» ABOUT THIS TASK
Only the final stretch of the data is wanted: reproduce the line containing "Santé Pour Tous</text>" and each line after it, exactly.

- Opening Delimiter -

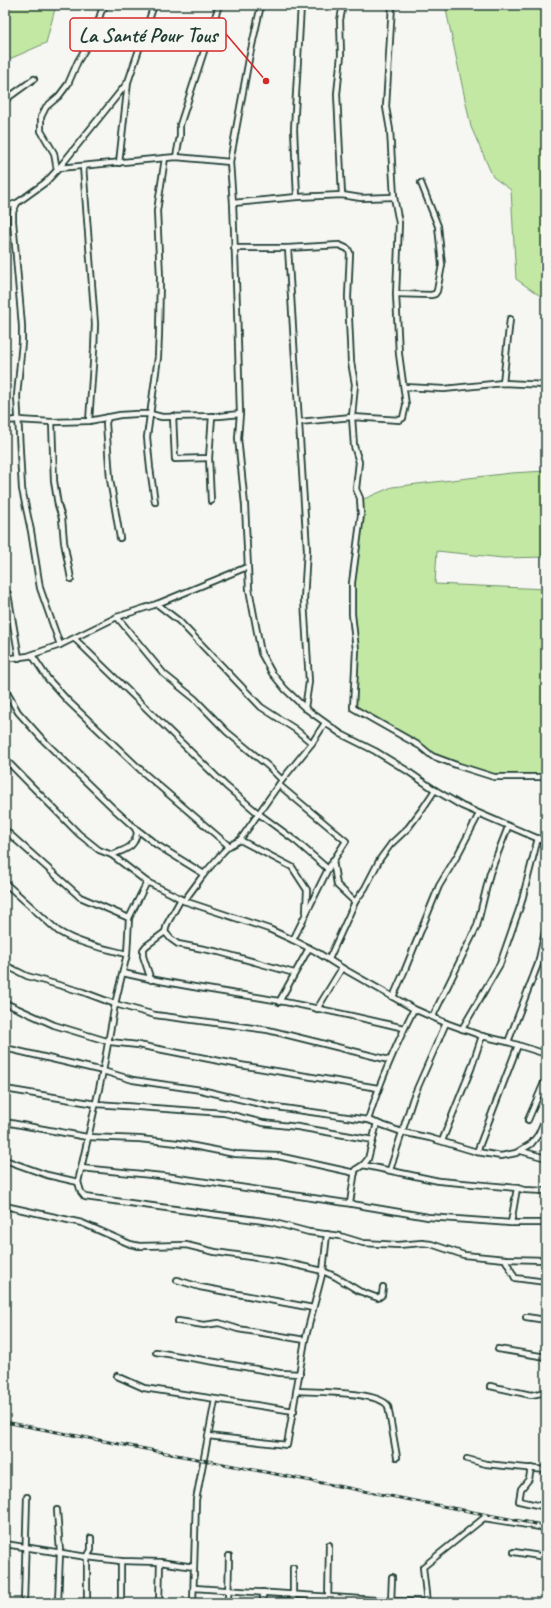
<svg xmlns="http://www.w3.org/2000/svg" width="551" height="1608" font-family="Caveat,sans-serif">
  <rect width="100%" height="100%" fill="#f6f6f2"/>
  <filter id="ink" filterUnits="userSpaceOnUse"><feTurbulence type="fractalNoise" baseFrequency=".025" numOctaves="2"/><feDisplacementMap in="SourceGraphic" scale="8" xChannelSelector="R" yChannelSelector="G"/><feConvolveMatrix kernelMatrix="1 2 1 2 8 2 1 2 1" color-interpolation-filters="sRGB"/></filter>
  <g filter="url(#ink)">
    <g fill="#c2e8a3" stroke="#70926c">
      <polygon points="5,5 56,5 46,43 5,61"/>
      <polygon points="445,5 546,5 546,300 516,279 511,190 493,177 471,127"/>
      <path d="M546,471V557L503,558L437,551L435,584L546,589V774C531,775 514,778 500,776C446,767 400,735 354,708V643L351,574L360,511L357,502L392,487L511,473Z"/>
    </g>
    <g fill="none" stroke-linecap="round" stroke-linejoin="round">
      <defs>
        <g id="minor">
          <polyline points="261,5 249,59 230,162 233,203 237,308 240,414 238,438 245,505 249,589 261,653 272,673 285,689 305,708 341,734 375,751 406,770 435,790 462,806 546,842"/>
          <polyline points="5,100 34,79"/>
          <polyline points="176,157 180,136 180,125 219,5"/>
          <polyline points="119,163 128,82"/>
          <polyline points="83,166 95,324 94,350 89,421"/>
          <polyline points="59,168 176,157 230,162"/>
          <polyline points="57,170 54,153 41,131 41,117 46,107 59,96 68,84 78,61 95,33 101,12 106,5"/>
          <polyline points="342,195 337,94 341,55 340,20 343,5"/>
          <polyline points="297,197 294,130 301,5"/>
          <polyline points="17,203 13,212 13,221 22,326 22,342 17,396 22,489 31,531 40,588 60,645"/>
          <polyline points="233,203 297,197 342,195 361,198 394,197"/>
          <polyline points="5,207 17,203 46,182 59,168 128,82 154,5"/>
          <polyline points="234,248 288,248 339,245 348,249 350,253 348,297 351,362 355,384 352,417 354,446 359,462 356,489 360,498 361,515 352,583 352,614 356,650 353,708 420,746 432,756 459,766 494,777 546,777"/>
          <polyline points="288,248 307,550 304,600 309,682 305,708"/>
          <polyline points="396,294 431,295 435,294 437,291 442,265 438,226 421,183"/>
          <polyline points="503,383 510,319"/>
          <polyline points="404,387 444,389 503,383 546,385"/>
          <polyline points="173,416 175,459 209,458 212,416"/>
          <polyline points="108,417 106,423 110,479 120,538"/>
          <polyline points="5,421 18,420 52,422 89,421 120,415 136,414 150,414 162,417 220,416 240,414"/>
          <polyline points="52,422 54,481 58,505 62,518 64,542 71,579"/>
          <polyline points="299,422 352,417 400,420 403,418 406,405 399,354 396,294 399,223 394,197 390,130 386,107 392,5"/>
          <polyline points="209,458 211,501"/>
          <polyline points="155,502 150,468 147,437 158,357 159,333 160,277 157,211 165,158"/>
          <polyline points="8,594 19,658"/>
          <polyline points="157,604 179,621 261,707 295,729 312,743 282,780 240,840 229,846 223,852 204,874 184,901"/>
          <polyline points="117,617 164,674 195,699 227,732 268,766 282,780"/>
          <polyline points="75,639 226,786 259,814 297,842 328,869"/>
          <polyline points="32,655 48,679 68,701 144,773 229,846"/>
          <polyline points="5,659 28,656 60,645 117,617 157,604 247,567"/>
          <polyline points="5,689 18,712 43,740 114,809 135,828 157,845 204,874"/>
          <polyline points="312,743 325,723"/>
          <polyline points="5,759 79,834 99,850 112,855 147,882 172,894 184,901 269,929 293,940 315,951 342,968 414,1009 446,1023 482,1036 508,1042 546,1054"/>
          <polyline points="279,785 346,841 328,869 293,940"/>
          <polyline points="5,830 80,897 129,918"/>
          <polyline points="240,840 292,867 307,890 306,912"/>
          <path d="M112,855C125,849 134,849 137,833L135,828"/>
          <polyline points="333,860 337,885 355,902"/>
          <path d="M5,883L58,931C79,944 103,948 127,954"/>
          <polyline points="165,932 171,939 178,944 219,952 294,973"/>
          <polyline points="329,959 355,902 365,888 380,859 391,844 408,828 423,808 435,790"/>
          <polyline points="5,965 27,976 83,992 115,1004 155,1015 268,1030 389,1060"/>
          <path d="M123,973C160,982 199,988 237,994C293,1002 349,1015 404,1028"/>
          <polyline points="151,980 143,956 143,950 146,946 165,932 167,924 181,899"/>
          <polyline points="393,997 404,972 439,886 457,856 479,814"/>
          <polyline points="279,1002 309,948"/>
          <polyline points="5,1003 54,1025 110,1042 138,1045 240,1065 378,1088"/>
          <polyline points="317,1009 342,968"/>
          <polyline points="433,1016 477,926 490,873 508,827"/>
          <polyline points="462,1029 500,964 521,904 538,838"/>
          <polyline points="508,1042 538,964 546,927"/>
          <polyline points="5,1048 103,1071 133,1080 201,1090 269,1106 368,1120 402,1132 430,1138 477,1152 501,1156 516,1153 531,1144 538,1135 546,1117"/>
          <polyline points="5,1089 96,1104 224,1113 263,1123 298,1127 373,1140"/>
          <path d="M368,1120C380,1081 396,1045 414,1009"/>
          <polyline points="528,1120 546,1078"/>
          <polyline points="5,1122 87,1137 139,1139 178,1143 235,1154 278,1156 355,1173"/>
          <polyline points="442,1141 471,1069 482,1036"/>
          <polyline points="521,1151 546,1158"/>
          <polyline points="477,1152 518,1045"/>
          <polyline points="5,1160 47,1175 78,1182 81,1192 85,1197 271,1222 309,1232 340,1236 363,1243 398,1245 422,1243 431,1244 464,1255 505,1259 546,1260"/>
          <polyline points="363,1165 439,1181 517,1188 511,1223"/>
          <polyline points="81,1168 172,1177 346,1203 428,1217 511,1223 546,1223"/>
          <polyline points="390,1170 413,1098 446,1023"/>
          <polyline points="78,1182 103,1071 115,1004 127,954 129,918 147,882"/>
          <polyline points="517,1188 524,1190 546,1191"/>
          <polyline points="350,1203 355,1170 363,1165 368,1159 377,1123"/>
          <polyline points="5,1206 82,1223 130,1244 139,1246 186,1245 215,1252 278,1261 323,1271 336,1277 359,1291 378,1298 382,1295 383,1287"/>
          <polyline points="505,1259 515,1278 546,1282"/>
          <polyline points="177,1280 200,1287 313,1308"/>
          <polyline points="526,1317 546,1320"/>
          <polyline points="178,1321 204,1325 219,1323 238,1329 305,1340"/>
          <polyline points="498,1349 546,1357"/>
          <polyline points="156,1352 280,1373 300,1374"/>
          <polyline points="117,1376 144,1388 294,1411"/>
          <polyline points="490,1386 531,1395 546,1392"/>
          <path d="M297,1391C314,1392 379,1391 388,1406L397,1457"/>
          <polyline points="208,1436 287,1445 305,1340 323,1271 327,1234"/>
          <polyline points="467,1459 486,1464 546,1470"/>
          <polyline points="531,1468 529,1479 521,1489 519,1501 546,1507"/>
          <polyline points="57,1510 60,1552 58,1603"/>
          <polyline points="5,1544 87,1557 121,1561 160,1562 194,1567"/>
          <polyline points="514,1552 546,1557"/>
          <polyline points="121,1561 121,1603"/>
          <polyline points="194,1588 391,1601 427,1602"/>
          <polyline points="24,1603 27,1497"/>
          <polyline points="87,1603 87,1557 91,1550 91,1538"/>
          <polyline points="159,1603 160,1562"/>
          <polyline points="193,1603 196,1500 215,1400"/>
          <polyline points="228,1603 229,1556"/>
          <polyline points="263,1603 263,1592"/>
          <polyline points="293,1603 293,1568"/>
          <polyline points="328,1603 329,1545"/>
          <polyline points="391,1603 392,1577"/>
          <polyline points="427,1603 423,1567 484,1518 546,1528"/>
        </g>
      </defs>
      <use href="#minor" stroke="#1f3d34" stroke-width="8"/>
      <use href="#minor" stroke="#f6f6f2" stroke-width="4.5"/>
      <defs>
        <polyline id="rail" points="5,1422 546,1526"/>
      </defs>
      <use href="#rail" stroke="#1f3d34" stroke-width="3"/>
      <use href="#rail" stroke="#f6f6f2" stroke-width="1.5" stroke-dasharray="4.5" stroke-linecap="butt"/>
    </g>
  </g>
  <path fill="none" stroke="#d62828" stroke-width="1.5" d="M266 81L226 34"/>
  <circle fill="#d62828" stroke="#f6f6f2" stroke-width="1.5" cx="266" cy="81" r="4"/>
  <rect fill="#f6f6f2" stroke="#d62828" stroke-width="1.5" x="70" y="18" width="156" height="33" rx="4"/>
  <g font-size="21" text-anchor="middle" font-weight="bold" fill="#1f3d34">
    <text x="148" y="42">La Santé Pour Tous</text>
  </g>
  <rect width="551" height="1608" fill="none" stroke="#f6f6f2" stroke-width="20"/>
  <rect x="10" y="10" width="531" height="1588" fill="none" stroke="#1f3d34" stroke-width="1.5" filter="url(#ink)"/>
</svg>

- Closing Delimiter -

» EXERCISE RESULT
    <text x="148" y="42">La Santé Pour Tous</text>
  </g>
  <rect width="551" height="1608" fill="none" stroke="#f6f6f2" stroke-width="20"/>
  <rect x="10" y="10" width="531" height="1588" fill="none" stroke="#1f3d34" stroke-width="1.5" filter="url(#ink)"/>
</svg>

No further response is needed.